Since its introduction late last year, the Rolls-Royce Spectre has made quite some wafting ripples in the luxury EV landscape. Enough, in fact, for Robb Report editors to have named it the Best of the Best Electric Vehicle for 2024. Its substantial presence and performance make it an obvious choice, with the latter every bit the equal of that found in any of Goodwood’s V-12-engined cars.

What makes the Spectre a standout among other zero-emissions models is its very EV-ness as it embodies the Rolls-Royce ethos of silent comportment and refined luxury, something to which even the most muffled V-12 can never match. (It’s to be noted that the original 2004 Phantom did not have visible exhaust tailpipes, so discreet and elegant was its design.) Rolls-Royce automobiles, though, have never been shrinking violets.

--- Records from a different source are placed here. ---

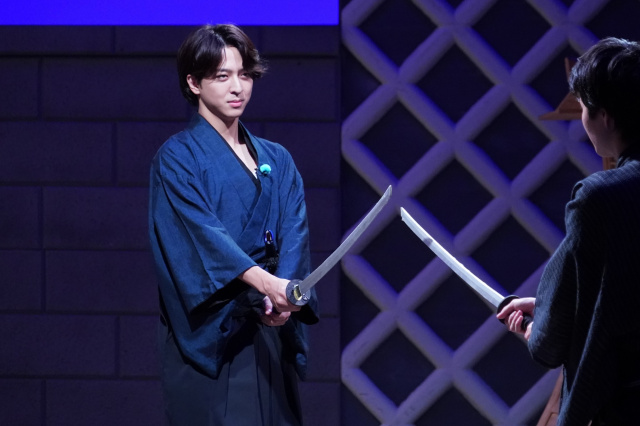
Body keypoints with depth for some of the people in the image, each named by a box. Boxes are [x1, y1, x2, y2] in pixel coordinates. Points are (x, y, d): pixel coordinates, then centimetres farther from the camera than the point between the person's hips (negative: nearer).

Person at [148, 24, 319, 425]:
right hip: (210, 334, -5)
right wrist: (265, 282, -33)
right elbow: (203, 231, -17)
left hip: (271, 331, 5)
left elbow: (293, 232, 1)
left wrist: (282, 297, -19)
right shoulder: (177, 158, -2)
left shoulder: (276, 159, 15)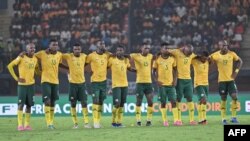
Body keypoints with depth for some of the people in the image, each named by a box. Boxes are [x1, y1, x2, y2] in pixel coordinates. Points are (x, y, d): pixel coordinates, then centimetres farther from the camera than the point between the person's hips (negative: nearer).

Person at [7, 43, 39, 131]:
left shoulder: (35, 59, 6)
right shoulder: (21, 58, -10)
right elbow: (10, 66, -10)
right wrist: (16, 78, -12)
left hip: (31, 84, 5)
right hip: (22, 84, -5)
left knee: (29, 104, 5)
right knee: (21, 104, -8)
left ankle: (27, 124, 10)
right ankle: (20, 125, -8)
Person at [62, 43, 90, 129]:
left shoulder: (84, 56, 4)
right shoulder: (68, 56, -5)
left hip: (82, 83, 2)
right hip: (73, 83, -2)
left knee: (84, 103, 0)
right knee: (73, 104, 2)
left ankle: (86, 122, 2)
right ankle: (75, 123, 8)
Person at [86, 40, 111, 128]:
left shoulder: (107, 55, 2)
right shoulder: (92, 56, -10)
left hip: (104, 81, 5)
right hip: (95, 81, -5)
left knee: (101, 102, 8)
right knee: (95, 101, -8)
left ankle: (99, 121, 14)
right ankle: (95, 122, -6)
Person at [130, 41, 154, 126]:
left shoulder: (151, 56, 8)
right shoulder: (136, 56, -6)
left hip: (149, 82, 4)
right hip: (140, 82, -4)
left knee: (150, 102, -1)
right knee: (139, 102, 0)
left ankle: (149, 120, 6)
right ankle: (138, 120, 6)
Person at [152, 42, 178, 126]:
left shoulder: (172, 59, 6)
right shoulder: (157, 59, -2)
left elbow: (175, 70, 14)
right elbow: (154, 71, 3)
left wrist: (175, 79, 2)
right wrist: (156, 80, -8)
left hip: (171, 84, 2)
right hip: (162, 84, -2)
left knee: (173, 101, -3)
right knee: (163, 102, 1)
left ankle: (176, 120, -3)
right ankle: (165, 121, 6)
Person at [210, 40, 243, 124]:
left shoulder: (232, 54, -3)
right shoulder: (216, 55, -6)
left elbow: (240, 61, 8)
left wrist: (236, 71, -2)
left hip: (231, 79, 1)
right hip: (222, 80, -1)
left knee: (234, 97, -9)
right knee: (223, 99, 3)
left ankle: (234, 117, 2)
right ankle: (223, 119, 9)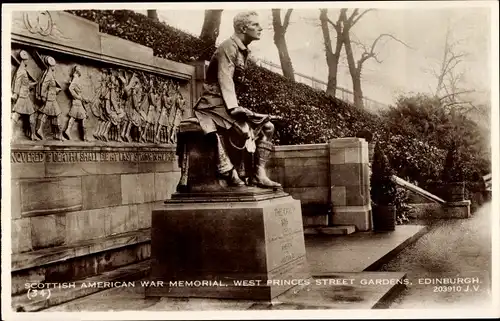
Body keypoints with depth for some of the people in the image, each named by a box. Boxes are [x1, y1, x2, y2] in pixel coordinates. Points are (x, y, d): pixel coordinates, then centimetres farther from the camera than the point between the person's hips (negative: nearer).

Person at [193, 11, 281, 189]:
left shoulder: (243, 51, 16)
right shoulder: (228, 48, -11)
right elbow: (225, 80, -20)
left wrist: (236, 106, 4)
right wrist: (234, 107, -29)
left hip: (227, 104, 9)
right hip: (214, 103, -9)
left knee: (267, 126, 1)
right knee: (250, 126, -30)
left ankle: (259, 173, -5)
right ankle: (229, 174, -20)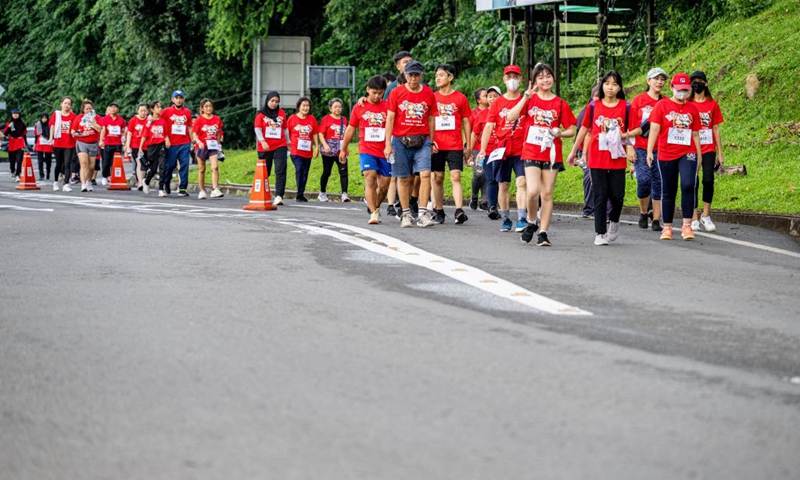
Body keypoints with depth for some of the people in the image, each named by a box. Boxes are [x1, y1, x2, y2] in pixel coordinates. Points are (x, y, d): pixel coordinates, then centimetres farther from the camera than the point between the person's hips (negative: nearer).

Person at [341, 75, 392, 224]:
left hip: (385, 152, 1)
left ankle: (375, 206, 33)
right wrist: (343, 149, 20)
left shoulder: (388, 107, 3)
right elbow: (351, 129, 15)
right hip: (366, 150, -1)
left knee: (384, 185, 7)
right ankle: (374, 213, -17)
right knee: (370, 179, -18)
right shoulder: (359, 108, 5)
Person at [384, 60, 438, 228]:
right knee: (404, 178, 4)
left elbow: (431, 119, 13)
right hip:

The automaker has been amenable to bespoke commissions from the very beginning, some of which have been remarkable in the extreme. Today, the latest one-off Rolls-Royce is the Spectre Semaphore, which pushes the creative envelope far afield. This unique Spectre features one-of-a-kind artwork on the bonnet (Brit-speak for a car’s hood), which is, according to Rolls-Royce, “a dramatic ‘Marbled Paint Spill’ requiring 160 hours of development by Rolls-Royce craftspeople, who applied silver lacquer and multiple layers of clearcoat for a seamless finish.

” To us, it recalls paintings by Morris Lewis or Paul Jenkins, whose poured color fields expressed lyrical abstra.